Mark Ritson: The battle for branding’s soul is on

Marketing Week’s Top 100 ranking of companies that exhibit brand purpose is currently the “most read” article on our website. Rightly so; it’s a fine article about a key topic for marketers.

Ritson award winner

And yet I find myself rather conflicted. Not about the Marketing Week article itself, but the overall pursuit of brand purpose. Half of me enjoys the emotional, high end, organisation-wide concept of purpose and the way it elevates branding to a more significant, worthy place. The other part of me smells bullshit and hankers for a simpler, more direct approach to branding.

My turmoil is appropriate. Marketing, and specifically the pivotal challenge of positioning and brand building, has never been more bifurcated and contested. The warring factions on either side of the positioning debate even have captains to spur their respective sides. One is called Jim. The other is called Byron.

Jim Stengel is one of the most decorated marketers alive. As the global marketing officer at P&G he was literally the most important branding person at the most important branding company in the World. Since stepping down, Stengel has become the go-to advocate for brand purpose which he defines as a “life-improving ideal”. He argues passionately in his book “Grow” that brand purpose, or “brand ideals” as he terms the concept, not only represents the right thing to do but also provide the best route to corporate growth.

Professor Byron Sharp is monstrously clever. He has turned the Ehrenberg-Bass Institute into one of the most important centres for brand strategy in the world. His client list is a who’s-who of consumer brands – not bad for a Kiwi based in Adelaide. His book “How Brands Grow” is the first book in a decade to say anything new about brand strategy.

Both men make massive, discipline shredding claims. They just both happen to be making them at the same time and in direct, unequivocal contradiction of each other. Jim believes in the kind of differentiation that exits at the top of the top of the benefit ladder and sees this differentiation as the core of everything. Byron believes differentiation is all but impossible and challenges marketers to lower their expectations and aim at the more realistic and more valuable objective of brand distinctiveness. Byron exhorts a brand to target everyone, make it available everywhere and ensure that the distinctive assets that visually represent the brand are emphasised at every turn. Jim asks a brand to think big, to align around an ideal and then communicate that vision to consumers.

If marketing was recast as Shakespeare’s The Tempest, Jim would play Ariel to Byron’s Caliban. One looks to the clouds and dreams of poetic justice, the other lowers his gaze to the aisle and the pragmatic business of buying stuff.

Jim Stengel
Jim Stengel (assuming the role of Ariel in Shakespeare’s The Tempest): “I drink the air before me, and return”
Byron Sharp
Byron Sharp (assuming the role of Caliban in the same ) : “The clouds methought would open, and show riches”

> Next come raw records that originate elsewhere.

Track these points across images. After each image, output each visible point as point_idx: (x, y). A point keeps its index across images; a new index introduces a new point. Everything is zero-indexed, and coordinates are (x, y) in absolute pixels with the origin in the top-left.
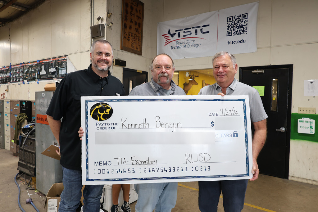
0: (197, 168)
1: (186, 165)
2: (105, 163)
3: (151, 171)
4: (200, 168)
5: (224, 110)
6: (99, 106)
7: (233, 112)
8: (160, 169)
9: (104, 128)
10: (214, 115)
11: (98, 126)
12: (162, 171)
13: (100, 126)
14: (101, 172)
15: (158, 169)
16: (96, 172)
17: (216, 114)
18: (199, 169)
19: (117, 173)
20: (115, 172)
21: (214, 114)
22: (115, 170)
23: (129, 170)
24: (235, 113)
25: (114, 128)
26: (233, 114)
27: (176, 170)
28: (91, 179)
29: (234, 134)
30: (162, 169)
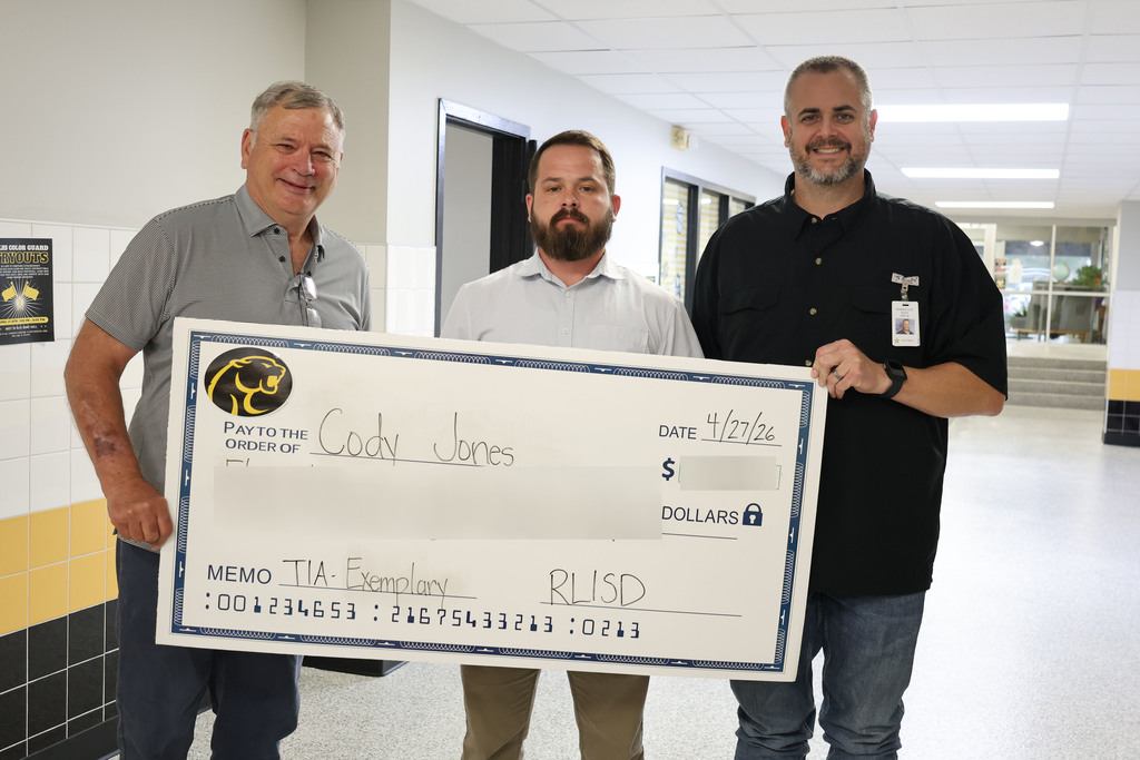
0: (588, 624)
1: (550, 611)
2: (247, 573)
3: (417, 619)
4: (599, 626)
5: (721, 419)
6: (243, 361)
7: (757, 430)
8: (449, 614)
9: (252, 446)
10: (680, 435)
11: (231, 433)
12: (457, 622)
13: (240, 437)
14: (229, 603)
15: (442, 613)
16: (213, 601)
17: (686, 431)
18: (598, 630)
19: (290, 613)
20: (281, 609)
21: (680, 431)
22: (282, 603)
23: (336, 607)
24: (763, 436)
25: (292, 449)
26: (754, 436)
27: (511, 625)
28: (191, 628)
29: (747, 514)
30: (457, 615)
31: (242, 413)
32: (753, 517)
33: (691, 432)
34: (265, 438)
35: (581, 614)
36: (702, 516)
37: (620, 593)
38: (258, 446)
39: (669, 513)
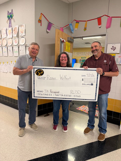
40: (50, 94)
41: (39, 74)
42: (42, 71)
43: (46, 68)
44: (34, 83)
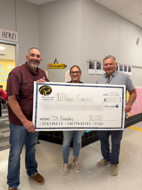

One might expect these contradictory marketing theories to attract two distinct sets of clients – two tribes that adhere to their respective approach and who vilify the other side.  Not true. What makes this whole debate even more fascinating is the battle for the soul of branding is not inter-corporation, but rather intra-corporation.  The companies that cite the importance of brand purpose and which were rated as the most purposeful – big players like Unilever,Coca-cola, AB Inbev and P&G – are also those actively working with Sharp’s Ehrenberg-Bass Institute on the more pragmatic, low involvement challenge of brand distinctiveness.

More than a dozen times over the past five years I have met a bemused marketer from a blue-chip consumer goods company who has asked me to resolve the strategic schizophrenia that they are forced to endure. They want to target segments, differentiate their brand and build brand equity while at the same time facing a corporate –led, Byron-spired mission to eschew all of that because “it is proven not to work”. What should they do?

I have no answer for them. I love Byron’s aggression and use of scientific rhetoric but think half his book nonsense and the other half genius. I adore Jim and his company-wide vision of brand positioning but conclude that BP, Lloyds and VW’s presence on Marketing Week’s list of the most purpose driven brands provides clear evidence that it is all nonsense.

Like Prospero before me I believe in both and the servant of neither and find myself in the somewhat uncomfortable position of being in the middle. That’s a first.